— Якоб, ты что тут делаешь? — Девчонка с подозрением взглянула на мокрую рубаху.
— Да я… это… с русалкой…
— Некогда веселиться. Отец твой умирает, к себе зовет. Наследство будет делить.
Умирает? Якоб сорвался с места.
— Яко-об! — крикнула ему вслед Хильда. — Ты смотри, если наследство будет хорошее, я за тебя пойду-у!
Нашла время.
— Дети мои… — Отец осмотрел запыхавшегося Якоба и удовлетворенно закрыл глаза. — В наследство вам оставляю я… А где священник?
Якоб посмотрел на Фрица, Фриц — на Иоганна, тот оглядел двор. Священника не было.
— Вы что, не позвали священника? Иди… — Ганс закашлялся. — Идите за ним, бегом…
Через пять минут во дворе были и отец Вальтер и еще два крестьянина-соседа как свидетели.
— Все здесь?
— Все, все…
Три брата стояли в ряд, все молодые, крепкие, широкоплечие. Может, ростом их бог и обделил, невысоки были сыновья, ну так и сам Ганс рослым не был. Зато сразу видно — его сыновья, одинаковы, как будто близнецы. Светлые волосы пострижены коротко, как стерня в поле, круглые головы, и у всех троих одинаковые ярко-синие глаза. И упрямые лбы. Если им чего в голову взбредет, пока не сделают, не отступятся.

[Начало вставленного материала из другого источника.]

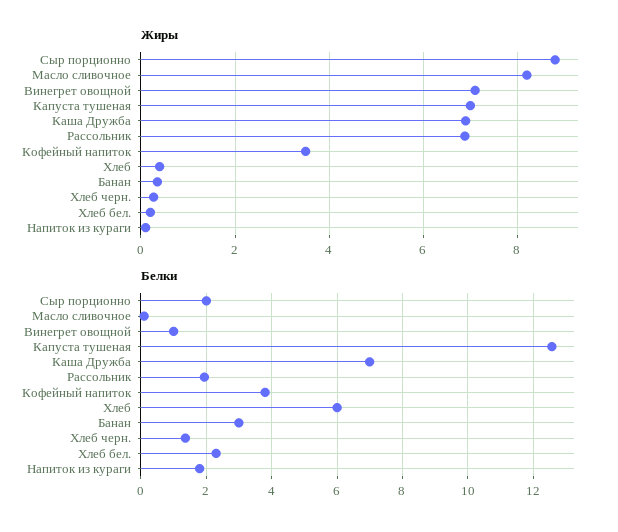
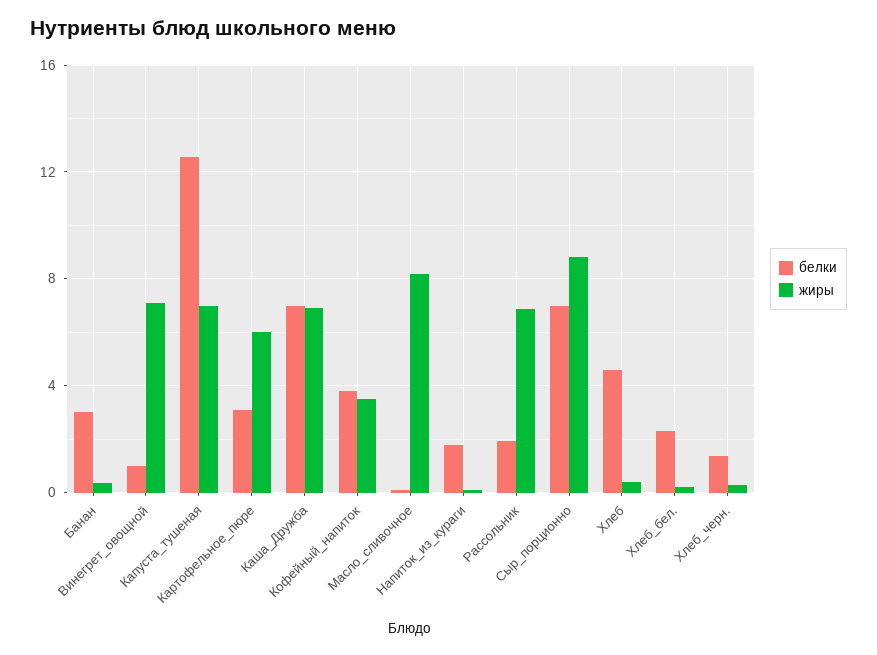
Белки, Сыр порционно: 2 -> 7
Белки, Хлеб: 6 -> 4.5
Белки, Картофельное_пюре: none -> 3
Жиры, Картофельное_пюре: none -> 6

«Моя порода», — подумал старик.
— Иоганн, ты здесь?
— Здесь, здесь…
— Фриц, ты здесь?
— Здесь.
— Якоб?
— Здесь.
— Марта?
— Здесь, батюшка.
— А маленький Адик с тобой?
— Да.
Ганс открыл левый глаз:
— А кто на мельнице?
— На мельнице Карл, — успокоил старика Иоганн.
— Хорошо… — Ганс закрыл глаз. — Карл — хороший батрак, Иоганн, умный… Это плохо, когда батрак умный, за ним глаз да глаз нужен. Понял, Иоганн? Потому что мельницу я оставляю тебе. Ты у меня парень умный, ты справишься… Еще я тебе оставляю первые два этажа дома — у тебя семья, тебе нужно где-то жить. Поля… тоже тебе. И еще деньги… Они закопаны в горшке на мельнице. Помнишь, там старый жернов разбитый лежит? Под ним… — Старик помолчал.
— Фриц… Тебе я оставляю третий этаж дома, скотину и сад. И деньги. Они в саду закопаны…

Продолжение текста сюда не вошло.